| Activity |
Quote every line of the records word for word, leaving out the pictures.

| Provided data |
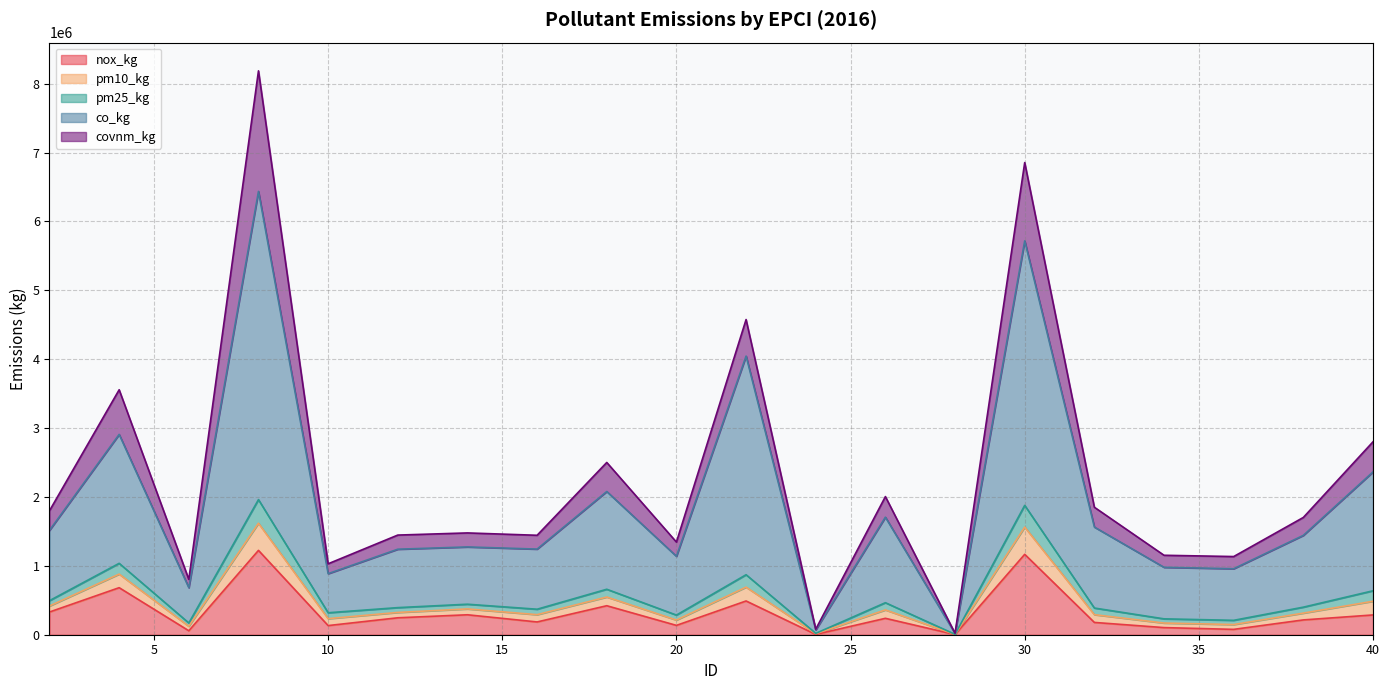

What is the value of the co_kg point at the 3rd from the left?

682882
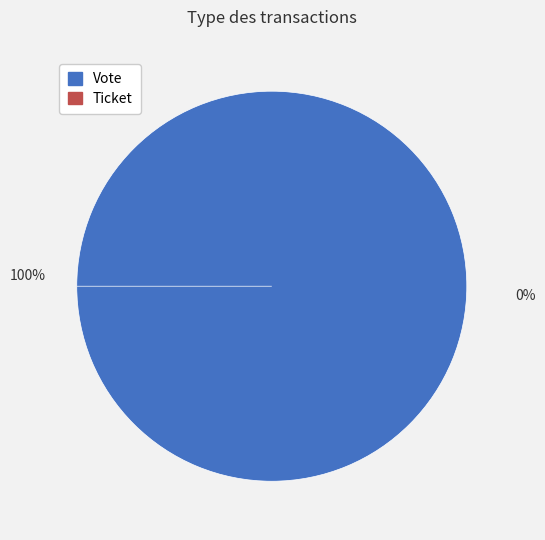

Which slice is the largest?

Vote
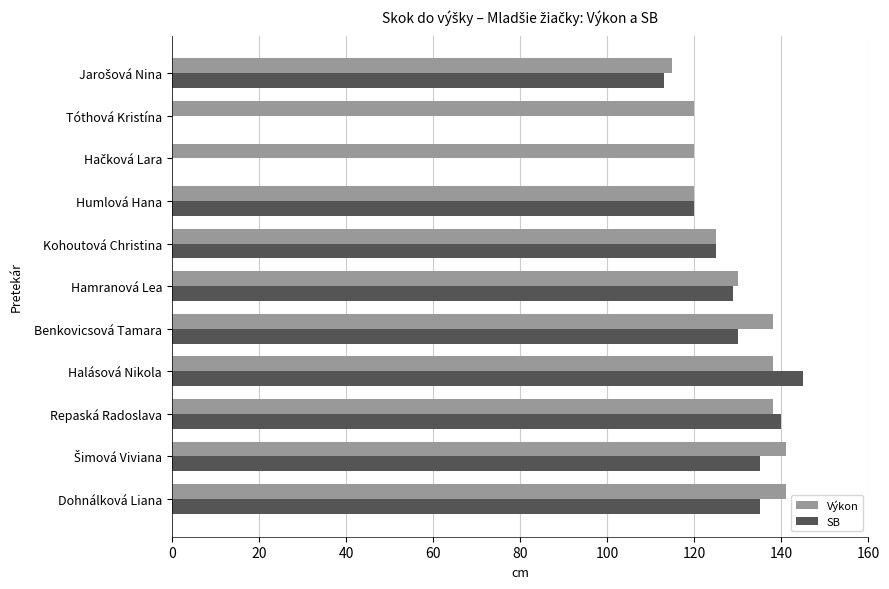

What is the difference between the maximum and minimum values in the Výkon series?

26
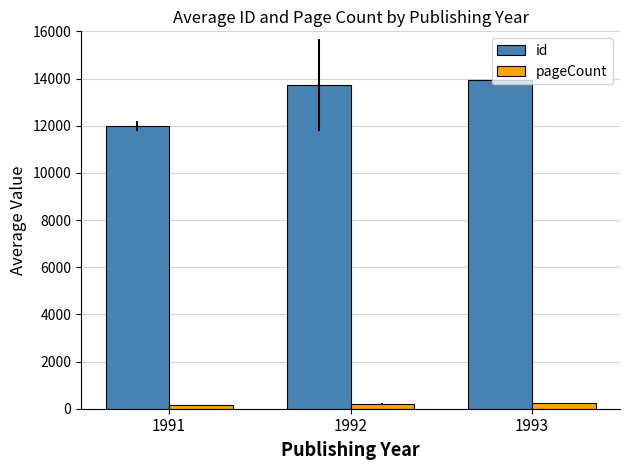

Is it true that id equals 19370.3 at 1992?

False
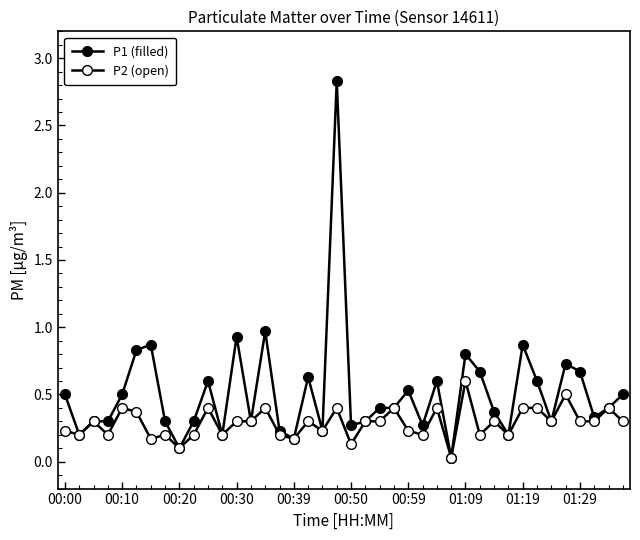

List the series in order of their overall mean, lowest first.

P2 (open), P1 (filled)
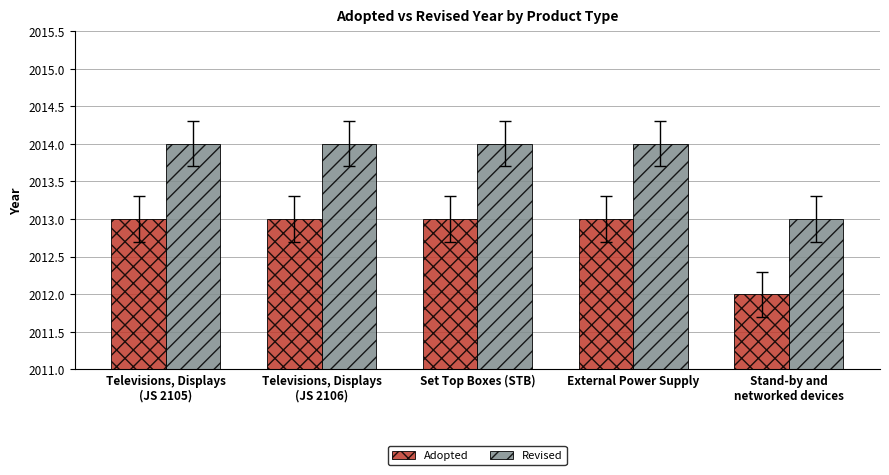

What is the total value across all series at External Power Supply?

4027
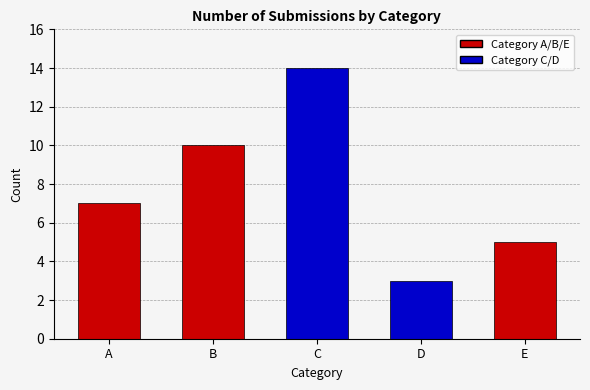

What is the greatest value displayed?

14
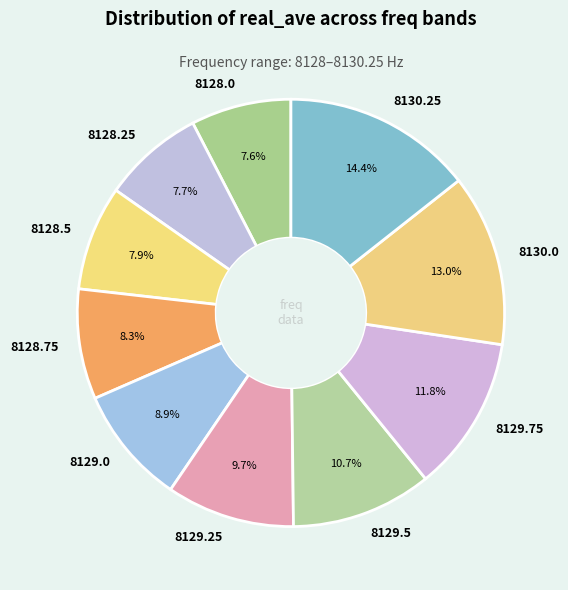

Is it true that 8129.0 is 1% of the pie?

False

| Response to this task |
What is the value of the co_kg point at the 3rd from the left?

682882

Which slice is the largest?

Vote

What is the difference between the maximum and minimum values in the Výkon series?

26

Is it true that id equals 19370.3 at 1992?

False

List the series in order of their overall mean, lowest first.

P2 (open), P1 (filled)

What is the total value across all series at External Power Supply?

4027

What is the greatest value displayed?

14

Is it true that 8129.0 is 1% of the pie?

False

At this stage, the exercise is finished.